=== What is asked ===
[1] Summarize the commentary on the retrospective amendment to S.140 of the CGST Act in two sentences.
[2] Update the commentary on the retrospective amendment to S.140 of the CGST Act by restating the passage starting with "It is, thus, evident" and going on through "consider this aspect.", with "Revenue" replaced by "Department".
[3] Take the commentary on the retrospective amendment to S.140 of the CGST Act further, continuing from its final sentence.

=== Excerpt ===
○ ○ ○ ○ ○ ○ ○

It is, thus, evident that in all the above-mentioned three cases, if and when they come up before the Supreme Court, the Revenue, either as a Respondent or as a Petitioner, is likely to raise a contention based upon the 'retrospective amendment to S.140' of the CGST Act, though in none of these cases, could the respective High Courts have any occasion or opportunity to consider this aspect.

In author's view, the Revenue as a Respondent before the Supreme Court in Willowood's case (supra) and NELCO's case (supra), will not find it too difficult to raise the above fresh ground while countering the challenge, if any, of the Petitioners to the vires of Rule 117 of the CGST Rules as the absence of the enabling power in S. 140(1) of the CGST Act so as to empower the Central Government to 'prescribe' a time limit by the Rules for claiming the transitional credit in terms of S.140(1) itself had been one of the substantial contentions raised before the respective High Court while challenging the vires of the Rule 117. Moreover, the contention based upon the 'retrospective amendment' to S.140 of the CGST Act, albeit, a fresh contention, obviously involves a pure 'question of law' and hence, it is unlikely that the Supreme Court will decline to entertain this new plea by the Revenue.

For the same reason, the Revenue should not face too serious a hurdle in pressing the aforesaid fresh contention, as a Petitioner in Brand Equity's case before the Supreme Court. (As anticipated, the Revenue has already filed the SLP before the Supreme Court in this case).

In Yeswant Deorao Deshmukh vs. Walchand Ramchand Kothari -(1950) SCR 852, the Supreme Court allowed a question of law to be raised at the hearing of the appeal even though no reference to it had been made in the Courts below or in the grounds of appeal.

In its judgement, the Supreme Court also quoted with approval, the following observations of Lord Watson in Connecticut Fire Insurance Co. vs. Kavanagh- (1892)A.C. 473:

"When a question of law is raised for the first time in a court of last resort upon the construction of a document or upon facts either admitted or proved beyond controversy, it is not only competent but expedient in the interests of justice to entertain the plea. The expediency of adopting that course may be doubted when the plea cannot be disposed of without deciding nice questions of fact in considering which the court of ultimate review is placed in a much less advantageous position than the courts below."

○ ○ ○ ○ ○ ○ ○

=== Record extracts ===
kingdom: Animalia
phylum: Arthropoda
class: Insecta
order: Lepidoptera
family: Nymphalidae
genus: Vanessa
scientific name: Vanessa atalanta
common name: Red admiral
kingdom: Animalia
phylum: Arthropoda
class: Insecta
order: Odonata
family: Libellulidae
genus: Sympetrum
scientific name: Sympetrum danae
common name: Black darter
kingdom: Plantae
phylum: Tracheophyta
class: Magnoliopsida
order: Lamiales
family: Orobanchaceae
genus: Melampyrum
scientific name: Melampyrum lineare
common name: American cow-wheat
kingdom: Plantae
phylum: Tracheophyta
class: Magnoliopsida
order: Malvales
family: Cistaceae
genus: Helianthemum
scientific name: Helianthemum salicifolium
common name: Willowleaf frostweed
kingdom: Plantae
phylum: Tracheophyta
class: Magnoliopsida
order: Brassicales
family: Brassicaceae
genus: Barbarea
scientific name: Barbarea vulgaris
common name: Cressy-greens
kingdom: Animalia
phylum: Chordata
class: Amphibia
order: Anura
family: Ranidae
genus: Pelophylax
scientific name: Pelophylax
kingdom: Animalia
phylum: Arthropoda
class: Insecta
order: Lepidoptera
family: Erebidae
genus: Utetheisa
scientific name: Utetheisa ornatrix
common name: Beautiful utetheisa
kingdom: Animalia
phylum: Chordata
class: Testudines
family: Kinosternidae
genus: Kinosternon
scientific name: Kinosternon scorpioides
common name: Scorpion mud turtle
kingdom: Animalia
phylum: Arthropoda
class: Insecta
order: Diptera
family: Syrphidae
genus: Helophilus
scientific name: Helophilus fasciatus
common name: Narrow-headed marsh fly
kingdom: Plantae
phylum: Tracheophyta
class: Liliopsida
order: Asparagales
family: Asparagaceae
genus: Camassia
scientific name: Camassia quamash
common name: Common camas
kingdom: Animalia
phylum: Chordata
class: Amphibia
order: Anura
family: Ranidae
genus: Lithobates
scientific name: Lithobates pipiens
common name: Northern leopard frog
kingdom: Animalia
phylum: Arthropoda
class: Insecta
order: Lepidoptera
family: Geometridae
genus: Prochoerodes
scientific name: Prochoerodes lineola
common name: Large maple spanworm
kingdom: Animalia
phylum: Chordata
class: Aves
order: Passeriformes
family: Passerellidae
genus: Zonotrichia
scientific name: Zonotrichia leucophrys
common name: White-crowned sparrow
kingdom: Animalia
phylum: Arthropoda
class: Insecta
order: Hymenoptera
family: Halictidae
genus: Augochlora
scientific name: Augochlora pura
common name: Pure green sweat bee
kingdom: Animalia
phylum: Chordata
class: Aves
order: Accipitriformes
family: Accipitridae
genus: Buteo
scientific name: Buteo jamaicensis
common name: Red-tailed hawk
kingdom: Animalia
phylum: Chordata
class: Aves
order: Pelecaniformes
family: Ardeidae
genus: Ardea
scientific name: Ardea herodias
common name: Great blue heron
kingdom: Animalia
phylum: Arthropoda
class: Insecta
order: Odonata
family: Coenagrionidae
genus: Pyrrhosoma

○ ○ ○ ○ ○ ○ ○

=== Outputs for the tasks ===
[1] The commentary anticipates that, in three cases coming before the Supreme Court, the Revenue is likely to raise a contention based on the retrospective amendment to S.140 of the CGST Act, although none of the respective High Courts had occasion to consider it. In the author's view, this fresh contention involves a pure question of law, so the Supreme Court is unlikely to decline to entertain it, a position supported by Yeswant Deorao Deshmukh vs. Walchand Ramchand Kothari, where the Court allowed a question of law to be raised at the hearing of the appeal and approved Lord Watson's observations on such pleas in a court of last resort.

[2]
It is, thus, evident that in all the above-mentioned three cases, if and when they come up before the Supreme Court, the Department, either as a Respondent or as a Petitioner, is likely to raise a contention based upon the 'retrospective amendment to S.140' of the CGST Act, though in none of these cases, could the respective High Courts have any occasion or opportunity to consider this aspect.

[3]
The Finance Bill, 2020, inter alia, proposing the retrospective amendment to S.140 of the CGST Act by clause 128 of the Bill was introduced by the FM on February 1, 2020. It is understood that while the arguments in NELCO's case stood concluded before February 1, 2020 with the Court reserving judgement, the Brand Equity's case was yet to come on the board which was finally heard on March 02, 2020 but again, judgement was reserved. One may, therefore, feel perplexed as to why, on behalf of the Revenue, in Brand Equity's case, the twin facts of conclusion of hearing in NELCO's case before the Bombay High Court and the retrospective amendment to S.140 of the CGST Act proposed by the Finance Bill, 2020 (and enacted on March 27, 2020) were not brought to the notice of the Court?

In fine, while the Revenue might have a few hiccups in the process, it probably will not be denied from raising a fresh contention based upon the retrospective amendment to S. 140 of the CGST Act before the Supreme Court in these or other similar matters. So after a brief lull, the 'roller coaster ride' may begin once again but for whom?

Issue 2:

Is the retrospective amendment to S.140 of the CGST Act valid and maintainable in law?

The above discussion now brings us to this all-important issue and that is, the constitutional validity of the retrospective amendment to S.140 of the CGST Act.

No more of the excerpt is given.